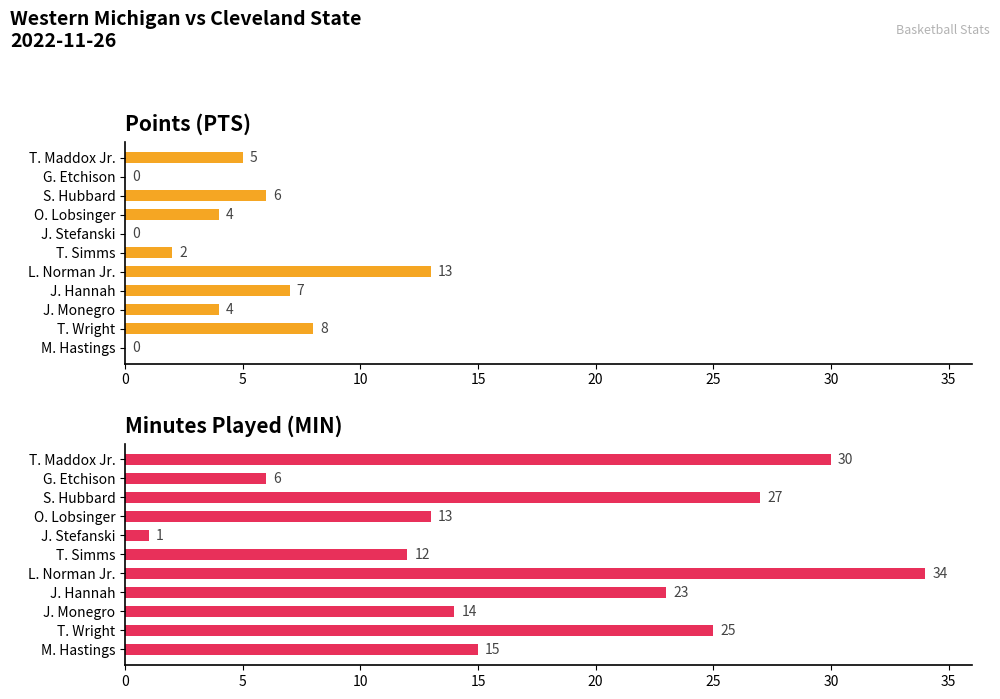

Reading right to left, what are all the values shown in this chart?

PTS: 5	0	6	4	0	2	13	7	4	8	0
MIN: 30	6	27	13	1	12	34	23	14	25	15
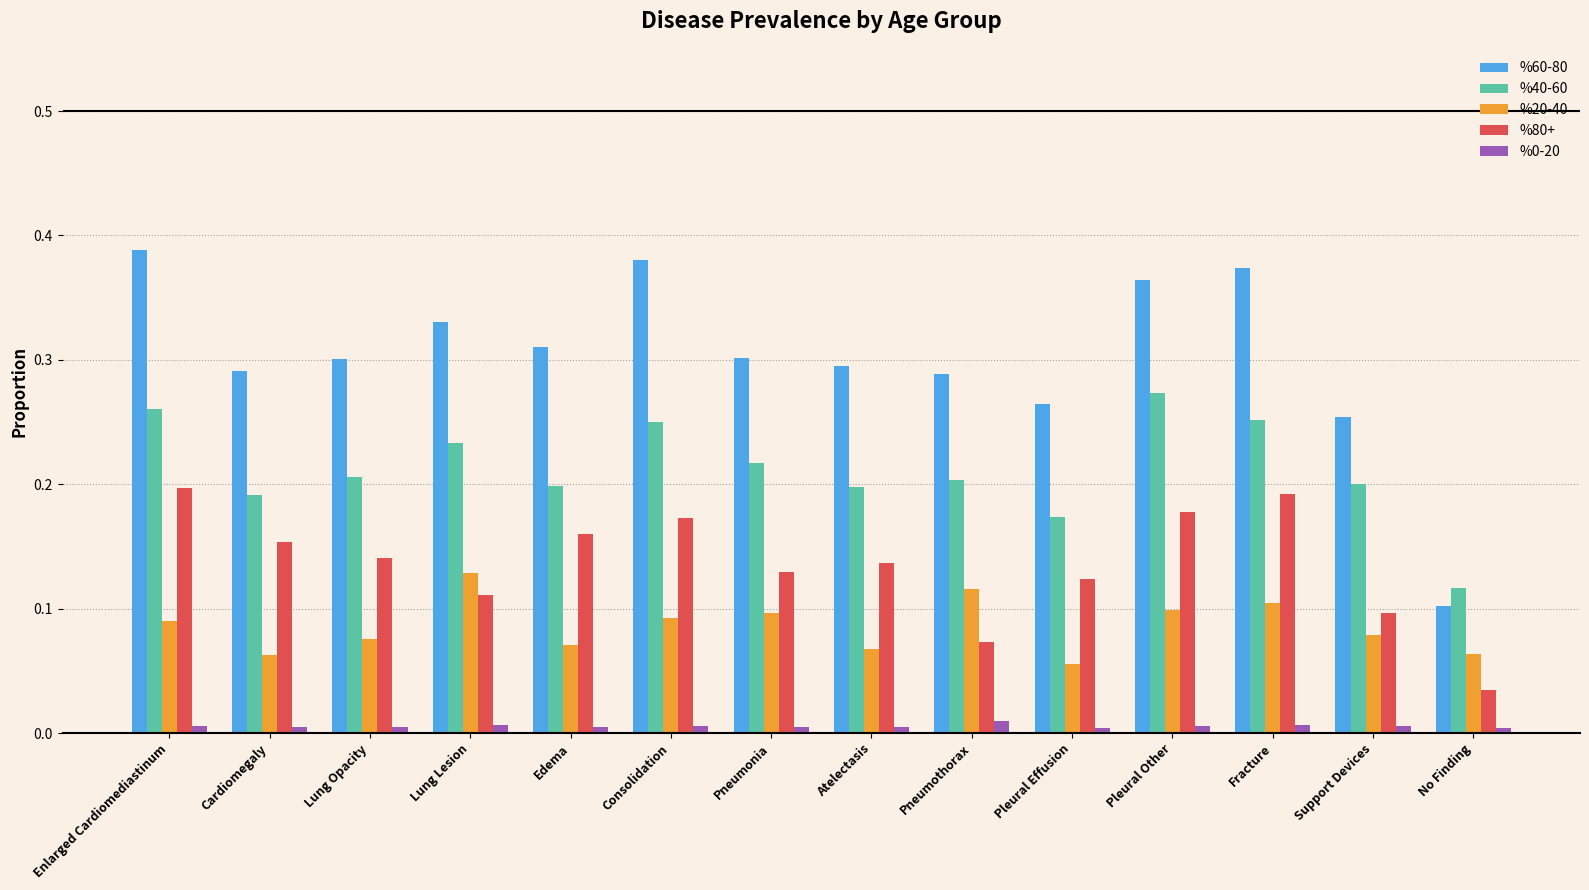

Count the number of data series in this chart.

5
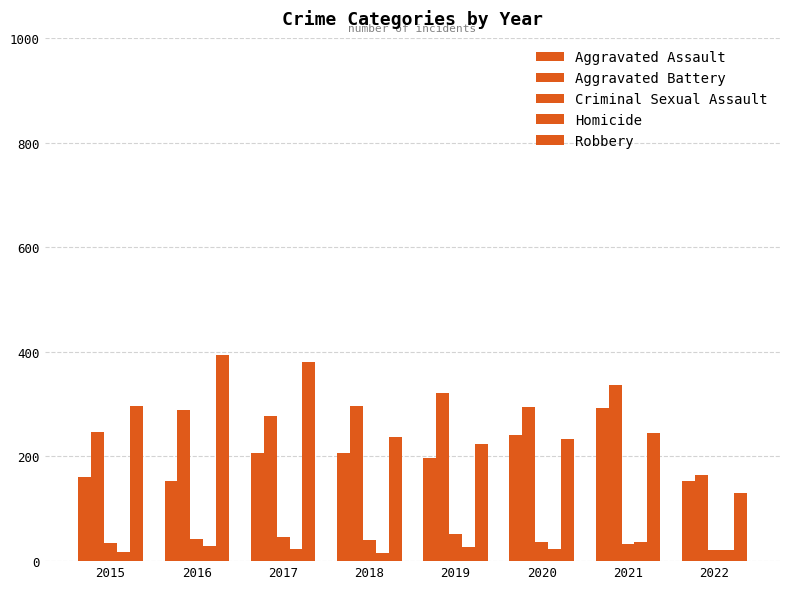

Does the chart contain stacked bars?

No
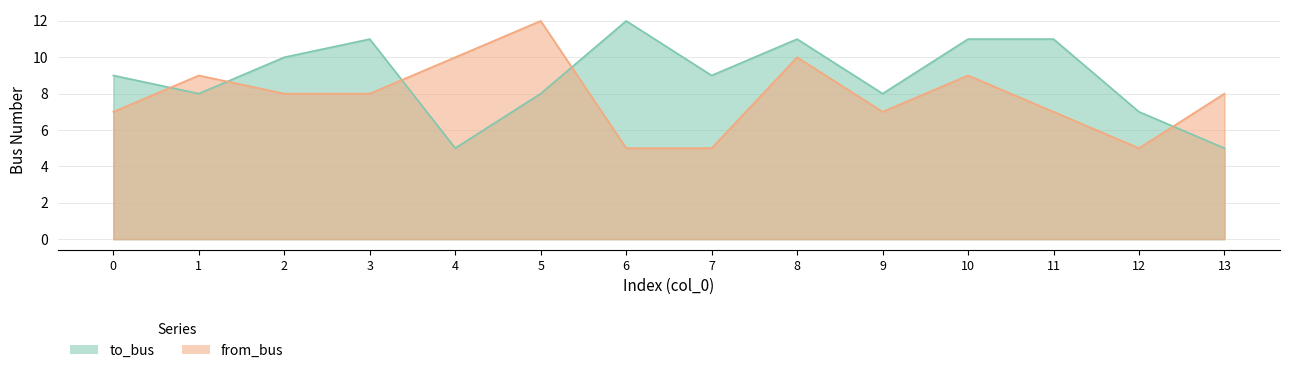

Reading left to right, transcribe all the data shown in this chart.

to_bus: 0=9	1=8	2=10	3=11	4=5	5=8	6=12	7=9	8=11	9=8	10=11	11=11	12=7	13=5
from_bus: 0=7	1=9	2=8	3=8	4=10	5=12	6=5	7=5	8=10	9=7	10=9	11=7	12=5	13=8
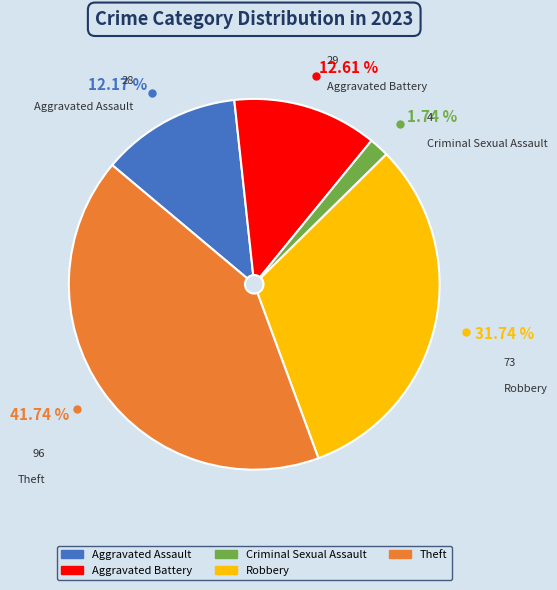

Which slice is the smallest?

Criminal Sexual Assault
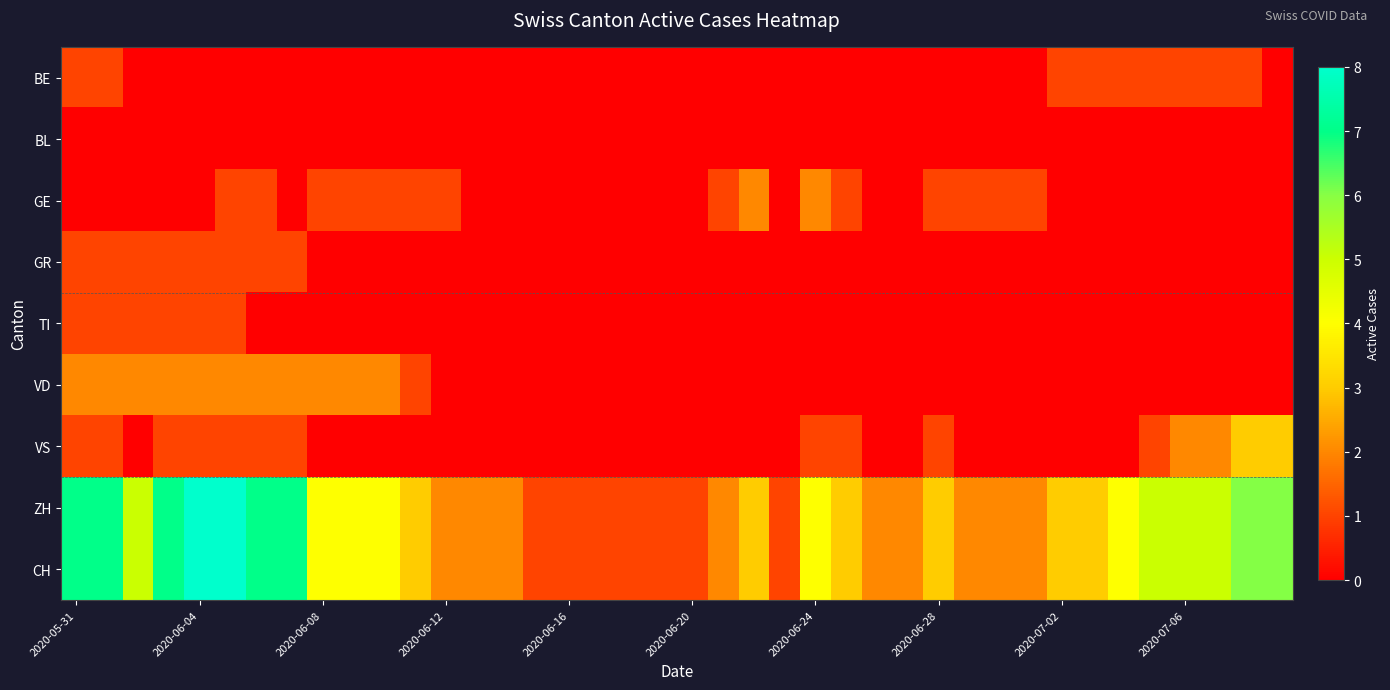

What is the greatest value displayed?

8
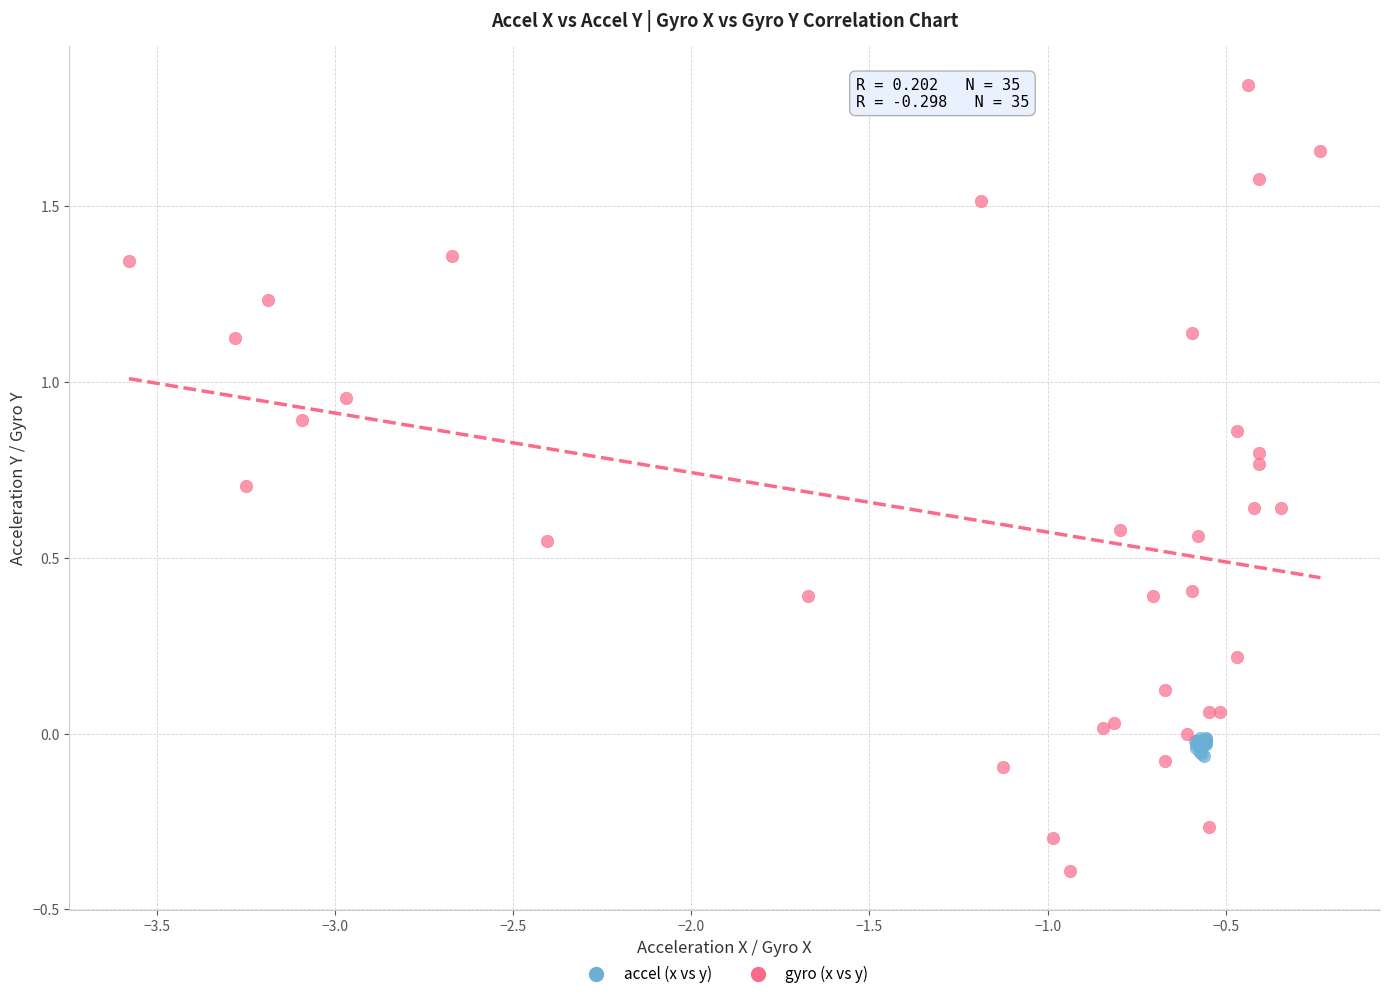

Which series reaches the maximum Y coordinate?

gyro (x vs y)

▶ **WORK INSTRUCTIONS**: Put every line of the items above into a JSON list of strings, one string per line, with blank lines skipped. Leave the picture lines out of the list.

▶ **RESULT FOR THIS EXERCISE**:
[
  "Reading right to left, what are all the values shown in this chart?",
  "PTS: 5\t0\t6\t4\t0\t2\t13\t7\t4\t8\t0",
  "MIN: 30\t6\t27\t13\t1\t12\t34\t23\t14\t25\t15",
  "Count the number of data series in this chart.",
  "5",
  "Does the chart contain stacked bars?",
  "No",
  "Reading left to right, transcribe all the data shown in this chart.",
  "to_bus: 0=9\t1=8\t2=10\t3=11\t4=5\t5=8\t6=12\t7=9\t8=11\t9=8\t10=11\t11=11\t12=7\t13=5",
  "from_bus: 0=7\t1=9\t2=8\t3=8\t4=10\t5=12\t6=5\t7=5\t8=10\t9=7\t10=9\t11=7\t12=5\t13=8",
  "Which slice is the smallest?",
  "Criminal Sexual Assault",
  "What is the greatest value displayed?",
  "8",
  "Which series reaches the maximum Y coordinate?",
  "gyro (x vs y)"
]